Civilization Wiki
Advertisement

BackArrowGreen Back to the list of units

Workers can stack on a single tile, and all work on the same task, completing it much faster than a single worker.

Building a Worker

A city that builds a Worker loses one citizen from its population.

Worker Jobs

Workers can improve the countryside to make it more productive. The efficiency of a worker (how quickly it works) depends upon its government type.

Joining a City

A worker may also be used to increase the population of an existing city; when the worker is active on a city, click the "Join City" button.
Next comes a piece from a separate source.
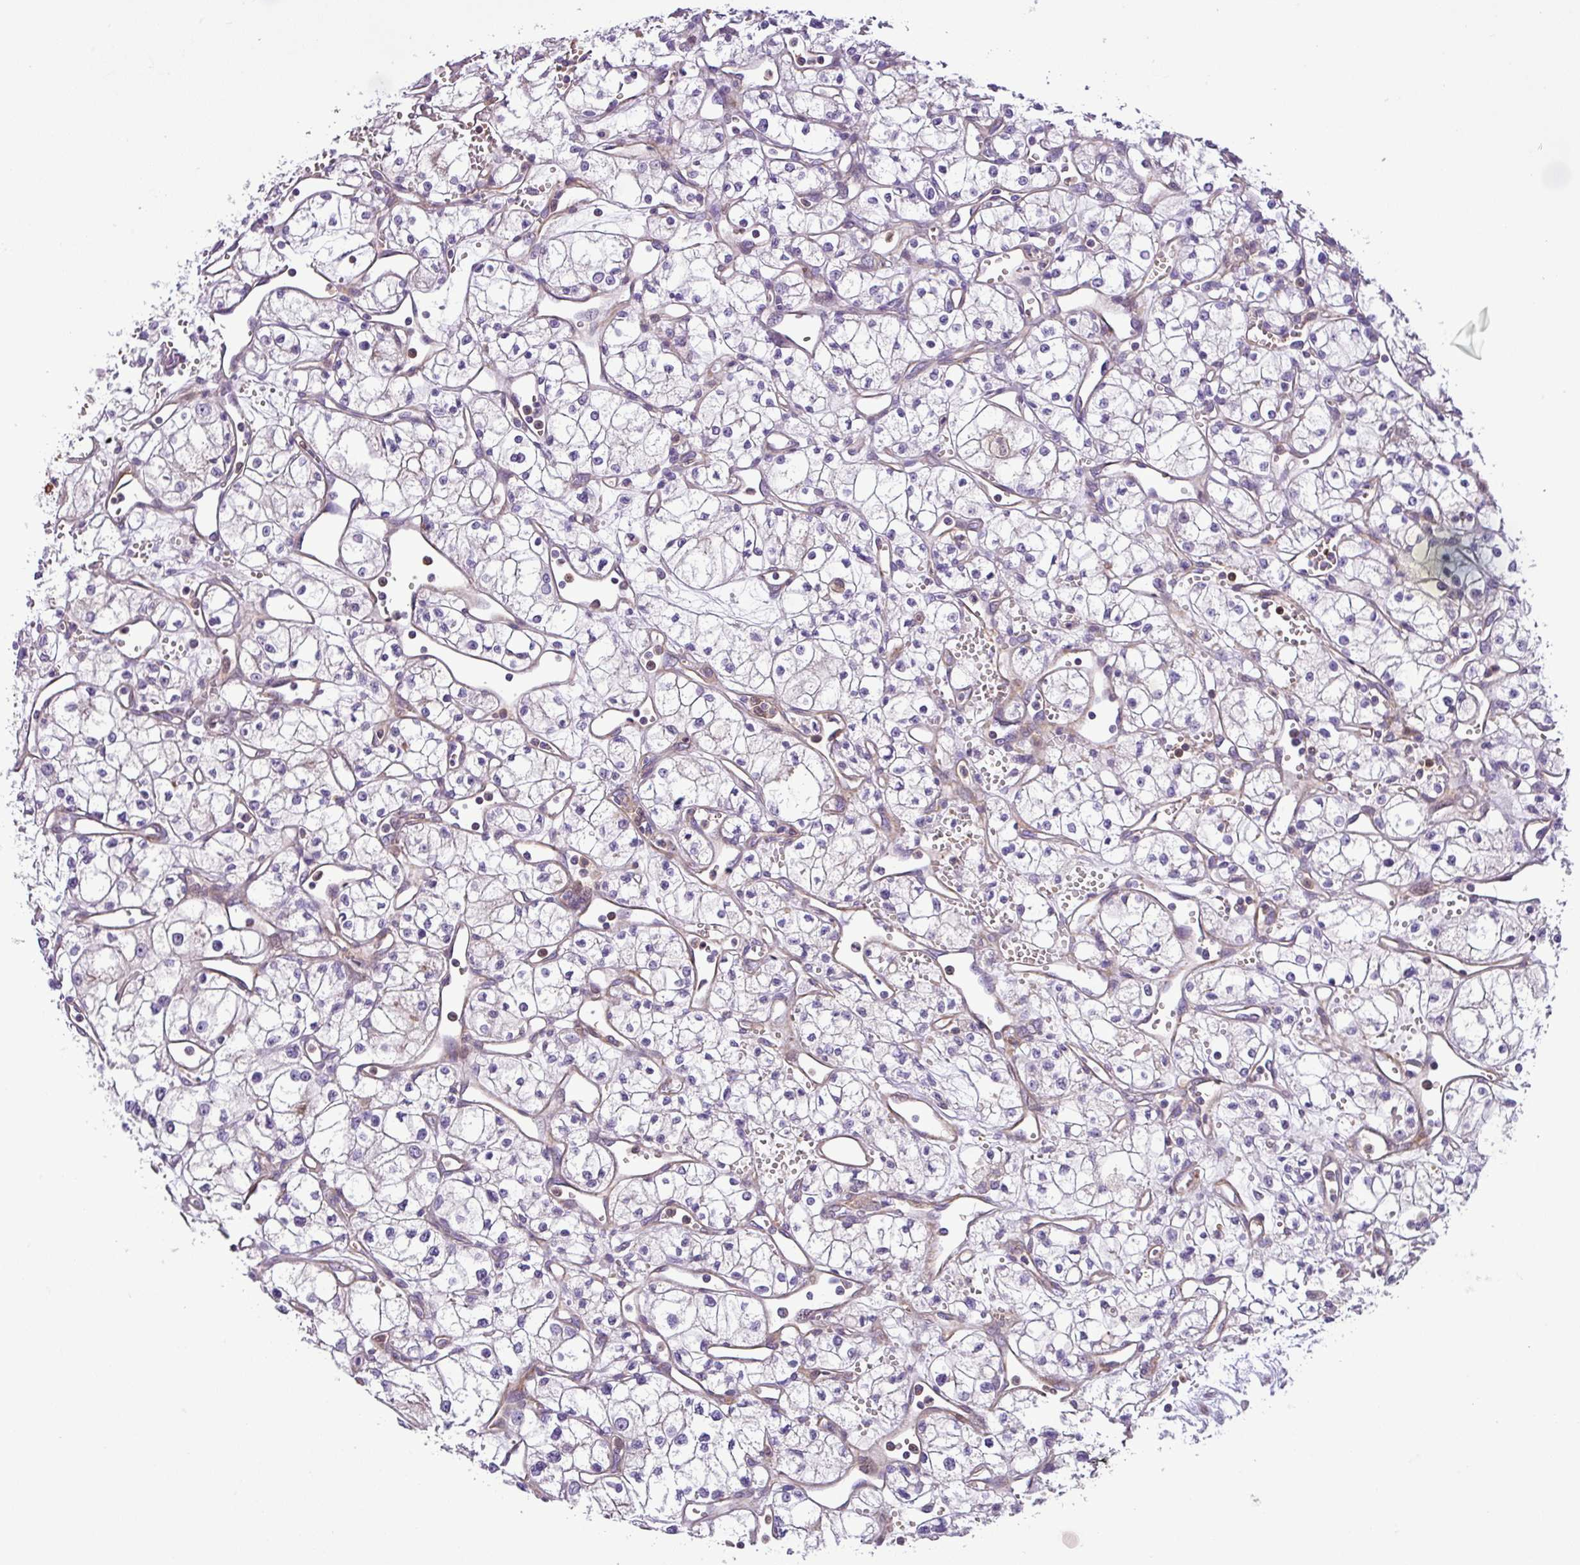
{"staining": {"intensity": "negative", "quantity": "none", "location": "none"}, "tissue": "renal cancer", "cell_type": "Tumor cells", "image_type": "cancer", "snomed": [{"axis": "morphology", "description": "Adenocarcinoma, NOS"}, {"axis": "topography", "description": "Kidney"}], "caption": "This micrograph is of renal adenocarcinoma stained with immunohistochemistry (IHC) to label a protein in brown with the nuclei are counter-stained blue. There is no staining in tumor cells.", "gene": "NBEAL2", "patient": {"sex": "male", "age": 59}}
The worker disappears and the city's population gains one citizen.

Note that workers may be captured and used by rival civilizations.

Civilopedia Entry

In primitive, hunter-gatherer cultures, there was no division of labor. But every civilization since has had a worker "class," devoted to the production of goods and the unskilled tasks necessary for the maintenance of society. In most early societies, slaves and peasants fulfilled this role. With the coming of the Middle Ages, the more specialized workers organized themselves into craft guilds. The technological advances of the Industrial Age gave rise to a new class of semi-skilled workers: wage laborers, most of which worked in factories and offices. Continuing trends in the specialization and professionalism of labor during the late 20th century has not altered the fact, however, that civilization still rests upon the shoulders of those who till the fields and build the roads.